__WHAT TO WORK ON__. Output the material exactly, with every line intact.

__DATA RECORDS__.

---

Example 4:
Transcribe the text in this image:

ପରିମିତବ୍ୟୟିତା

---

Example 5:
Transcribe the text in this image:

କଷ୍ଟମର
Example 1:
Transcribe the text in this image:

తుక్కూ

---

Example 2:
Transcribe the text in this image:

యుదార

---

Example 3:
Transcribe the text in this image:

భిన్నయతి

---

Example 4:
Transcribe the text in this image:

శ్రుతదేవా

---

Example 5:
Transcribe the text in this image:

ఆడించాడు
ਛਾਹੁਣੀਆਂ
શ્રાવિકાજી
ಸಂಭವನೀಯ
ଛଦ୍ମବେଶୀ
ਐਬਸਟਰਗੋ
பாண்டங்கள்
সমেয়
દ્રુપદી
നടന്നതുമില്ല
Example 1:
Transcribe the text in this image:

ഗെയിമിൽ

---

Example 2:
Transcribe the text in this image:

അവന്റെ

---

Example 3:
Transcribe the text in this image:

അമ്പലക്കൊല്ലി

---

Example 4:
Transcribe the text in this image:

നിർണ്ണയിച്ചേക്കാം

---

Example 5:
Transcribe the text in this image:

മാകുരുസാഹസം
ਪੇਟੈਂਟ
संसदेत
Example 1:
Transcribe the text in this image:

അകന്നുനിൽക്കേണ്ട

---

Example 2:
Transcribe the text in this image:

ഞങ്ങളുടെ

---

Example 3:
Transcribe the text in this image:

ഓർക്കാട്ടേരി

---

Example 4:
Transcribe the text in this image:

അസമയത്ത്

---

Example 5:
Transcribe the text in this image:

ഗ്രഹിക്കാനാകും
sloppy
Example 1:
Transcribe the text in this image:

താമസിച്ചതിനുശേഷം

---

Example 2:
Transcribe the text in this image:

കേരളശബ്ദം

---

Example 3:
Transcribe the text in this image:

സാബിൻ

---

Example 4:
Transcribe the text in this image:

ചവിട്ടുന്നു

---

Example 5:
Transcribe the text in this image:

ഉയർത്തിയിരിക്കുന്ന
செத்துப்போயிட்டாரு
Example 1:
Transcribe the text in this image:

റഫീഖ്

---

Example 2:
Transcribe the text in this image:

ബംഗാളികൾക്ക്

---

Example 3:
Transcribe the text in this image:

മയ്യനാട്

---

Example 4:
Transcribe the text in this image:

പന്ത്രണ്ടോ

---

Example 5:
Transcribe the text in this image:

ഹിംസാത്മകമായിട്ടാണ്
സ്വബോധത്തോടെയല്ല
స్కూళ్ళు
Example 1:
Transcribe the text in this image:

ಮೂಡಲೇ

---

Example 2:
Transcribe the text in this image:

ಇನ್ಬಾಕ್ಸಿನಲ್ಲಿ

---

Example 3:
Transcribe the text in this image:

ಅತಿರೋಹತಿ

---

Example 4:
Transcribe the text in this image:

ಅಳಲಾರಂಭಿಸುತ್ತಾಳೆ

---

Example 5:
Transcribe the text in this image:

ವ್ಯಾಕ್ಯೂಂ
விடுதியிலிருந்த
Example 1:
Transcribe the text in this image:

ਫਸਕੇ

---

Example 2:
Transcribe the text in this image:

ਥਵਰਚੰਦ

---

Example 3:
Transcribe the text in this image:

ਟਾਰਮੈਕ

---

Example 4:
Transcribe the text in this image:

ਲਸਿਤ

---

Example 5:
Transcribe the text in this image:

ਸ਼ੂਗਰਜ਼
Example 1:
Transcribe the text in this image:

__ANSWER FOR THE TASK__.
---

Example 4:
Transcribe the text in this image:

ପରିମିତବ୍ୟୟିତା

---

Example 5:
Transcribe the text in this image:

କଷ୍ଟମର
Example 1:
Transcribe the text in this image:

తుక్కూ

---

Example 2:
Transcribe the text in this image:

యుదార

---

Example 3:
Transcribe the text in this image:

భిన్నయతి

---

Example 4:
Transcribe the text in this image:

శ్రుతదేవా

---

Example 5:
Transcribe the text in this image:

ఆడించాడు
ਛਾਹੁਣੀਆਂ
શ્રાવિકાજી
ಸಂಭವನೀಯ
ଛଦ୍ମବେଶୀ
ਐਬਸਟਰਗੋ
பாண்டங்கள்
সমেয়
દ્રુપદી
നടന്നതുമില്ല
Example 1:
Transcribe the text in this image:

ഗെയിമിൽ

---

Example 2:
Transcribe the text in this image:

അവന്റെ

---

Example 3:
Transcribe the text in this image:

അമ്പലക്കൊല്ലി

---

Example 4:
Transcribe the text in this image:

നിർണ്ണയിച്ചേക്കാം

---

Example 5:
Transcribe the text in this image:

മാകുരുസാഹസം
ਪੇਟੈਂਟ
संसदेत
Example 1:
Transcribe the text in this image:

അകന്നുനിൽക്കേണ്ട

---

Example 2:
Transcribe the text in this image:

ഞങ്ങളുടെ

---

Example 3:
Transcribe the text in this image:

ഓർക്കാട്ടേരി

---

Example 4:
Transcribe the text in this image:

അസമയത്ത്

---

Example 5:
Transcribe the text in this image:

ഗ്രഹിക്കാനാകും
sloppy
Example 1:
Transcribe the text in this image:

താമസിച്ചതിനുശേഷം

---

Example 2:
Transcribe the text in this image:

കേരളശബ്ദം

---

Example 3:
Transcribe the text in this image:

സാബിൻ

---

Example 4:
Transcribe the text in this image:

ചവിട്ടുന്നു

---

Example 5:
Transcribe the text in this image:

ഉയർത്തിയിരിക്കുന്ന
செத்துப்போயிட்டாரு
Example 1:
Transcribe the text in this image:

റഫീഖ്

---

Example 2:
Transcribe the text in this image:

ബംഗാളികൾക്ക്

---

Example 3:
Transcribe the text in this image:

മയ്യനാട്

---

Example 4:
Transcribe the text in this image:

പന്ത്രണ്ടോ

---

Example 5:
Transcribe the text in this image:

ഹിംസാത്മകമായിട്ടാണ്
സ്വബോധത്തോടെയല്ല
స్కూళ్ళు
Example 1:
Transcribe the text in this image:

ಮೂಡಲೇ

---

Example 2:
Transcribe the text in this image:

ಇನ್ಬಾಕ್ಸಿನಲ್ಲಿ

---

Example 3:
Transcribe the text in this image:

ಅತಿರೋಹತಿ

---

Example 4:
Transcribe the text in this image:

ಅಳಲಾರಂಭಿಸುತ್ತಾಳೆ

---

Example 5:
Transcribe the text in this image:

ವ್ಯಾಕ್ಯೂಂ
விடுதியிலிருந்த
Example 1:
Transcribe the text in this image:

ਫਸਕੇ

---

Example 2:
Transcribe the text in this image:

ਥਵਰਚੰਦ

---

Example 3:
Transcribe the text in this image:

ਟਾਰਮੈਕ

---

Example 4:
Transcribe the text in this image:

ਲਸਿਤ

---

Example 5:
Transcribe the text in this image:

ਸ਼ੂਗਰਜ਼
Example 1:
Transcribe the text in this image:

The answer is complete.